TEXTE DE RÉFÉRENCE:
....................

Dossier

L’eau, source de profits

En raison d’une demande mondiale en forte hausse couplée à des ressources limitées, le marché de l’eau a de beaux jours devant lui. Le secteur, qui pèse plus de 800 milliards de dollars, devrait croître de 6% par an.

Par Bertrand Beauté

12 avril, 13 mai, 15 juillet... Si la date a varié au gré des calculs, une chose est sûre : durant la première moitié de l'année 2018, la ville de Cape Town est passée tout près du « Day Zero », le jour où plus une goutte d’eau ne sort du robinet. Frappée par trois longues années de sécheresse, la métropole sud-africaine de 4,5 millions d’habitants était au bord de la rupture. Si le « jour zéro » a finalement pu être évité grâce à des restrictions drastiques – l’eau a été limitée à 50 litres par jour par personne – il s’en est fallu de peu.

....................

EXERCICES PROPOSÉS:
[1] D'après le texte sur le marché de l'eau, à quelle quantité quotidienne l'eau a-t-elle été limitée pour chaque personne à Cape Town ?
[2] Recopiez le passage du texte sur le marché de l'eau qui va de « L’eau, source de » jusqu'à « de 6% par an. » inclus.

....................

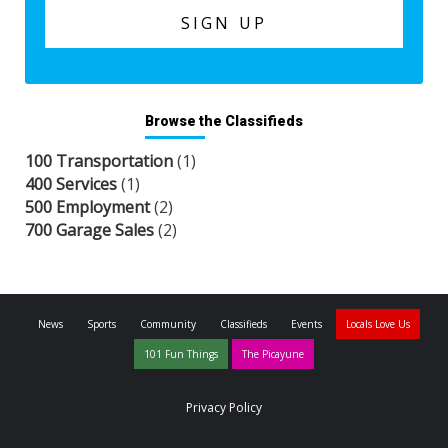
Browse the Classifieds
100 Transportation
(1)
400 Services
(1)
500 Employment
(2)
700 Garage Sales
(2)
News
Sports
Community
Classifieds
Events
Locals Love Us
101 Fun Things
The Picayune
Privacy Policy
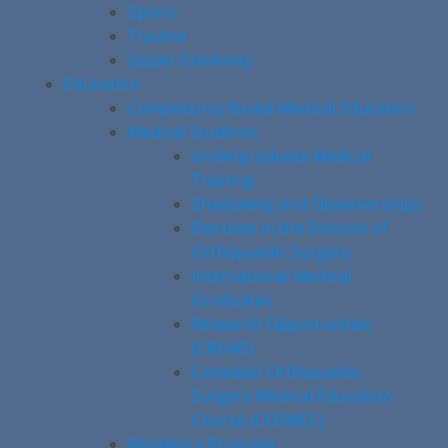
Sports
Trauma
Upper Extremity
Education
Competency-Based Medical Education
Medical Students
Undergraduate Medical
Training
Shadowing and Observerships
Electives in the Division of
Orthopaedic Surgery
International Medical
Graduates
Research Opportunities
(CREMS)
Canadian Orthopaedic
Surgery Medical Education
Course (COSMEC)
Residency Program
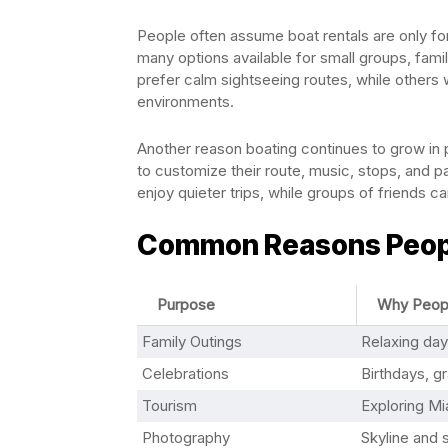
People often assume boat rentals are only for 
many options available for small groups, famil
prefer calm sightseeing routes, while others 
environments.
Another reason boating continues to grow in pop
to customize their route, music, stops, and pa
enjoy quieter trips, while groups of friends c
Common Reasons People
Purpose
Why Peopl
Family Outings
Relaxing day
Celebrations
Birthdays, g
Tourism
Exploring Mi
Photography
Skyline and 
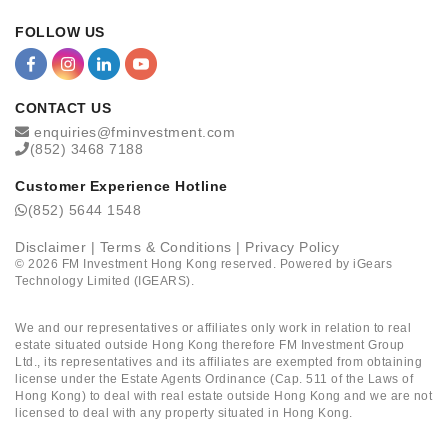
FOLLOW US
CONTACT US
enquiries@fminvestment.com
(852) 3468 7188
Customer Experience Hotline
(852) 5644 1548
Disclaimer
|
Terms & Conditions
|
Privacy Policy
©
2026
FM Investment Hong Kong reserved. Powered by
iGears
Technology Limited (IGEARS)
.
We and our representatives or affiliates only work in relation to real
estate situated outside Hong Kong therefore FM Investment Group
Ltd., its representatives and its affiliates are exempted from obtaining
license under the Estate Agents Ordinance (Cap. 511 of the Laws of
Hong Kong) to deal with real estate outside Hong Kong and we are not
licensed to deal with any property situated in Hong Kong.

....................

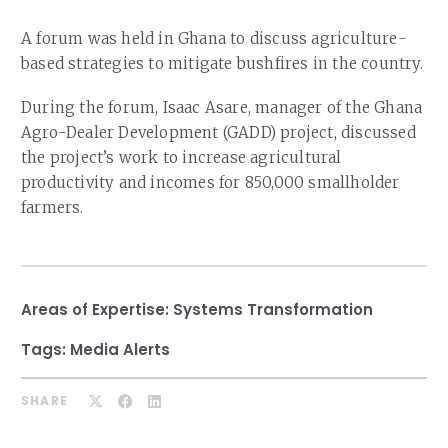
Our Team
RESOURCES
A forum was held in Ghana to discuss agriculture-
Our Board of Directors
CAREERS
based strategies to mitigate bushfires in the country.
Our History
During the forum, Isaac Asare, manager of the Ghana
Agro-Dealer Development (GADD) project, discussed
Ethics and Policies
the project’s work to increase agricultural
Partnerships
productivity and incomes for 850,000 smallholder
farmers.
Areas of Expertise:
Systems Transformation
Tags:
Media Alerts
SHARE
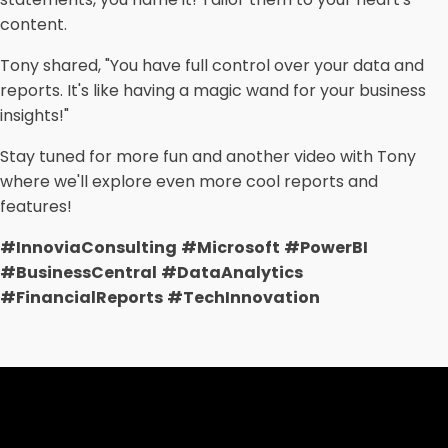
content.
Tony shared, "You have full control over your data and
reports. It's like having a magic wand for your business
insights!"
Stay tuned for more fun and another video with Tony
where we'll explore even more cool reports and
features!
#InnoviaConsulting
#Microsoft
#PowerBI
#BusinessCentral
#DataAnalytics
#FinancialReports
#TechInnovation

....................

CORRIGÉ DE L'EXERCICE:
[1] À 50 litres par jour par personne.

[2]
L’eau, source de profits

En raison d’une demande mondiale en forte hausse couplée à des ressources limitées, le marché de l’eau a de beaux jours devant lui. Le secteur, qui pèse plus de 800 milliards de dollars, devrait croître de 6% par an.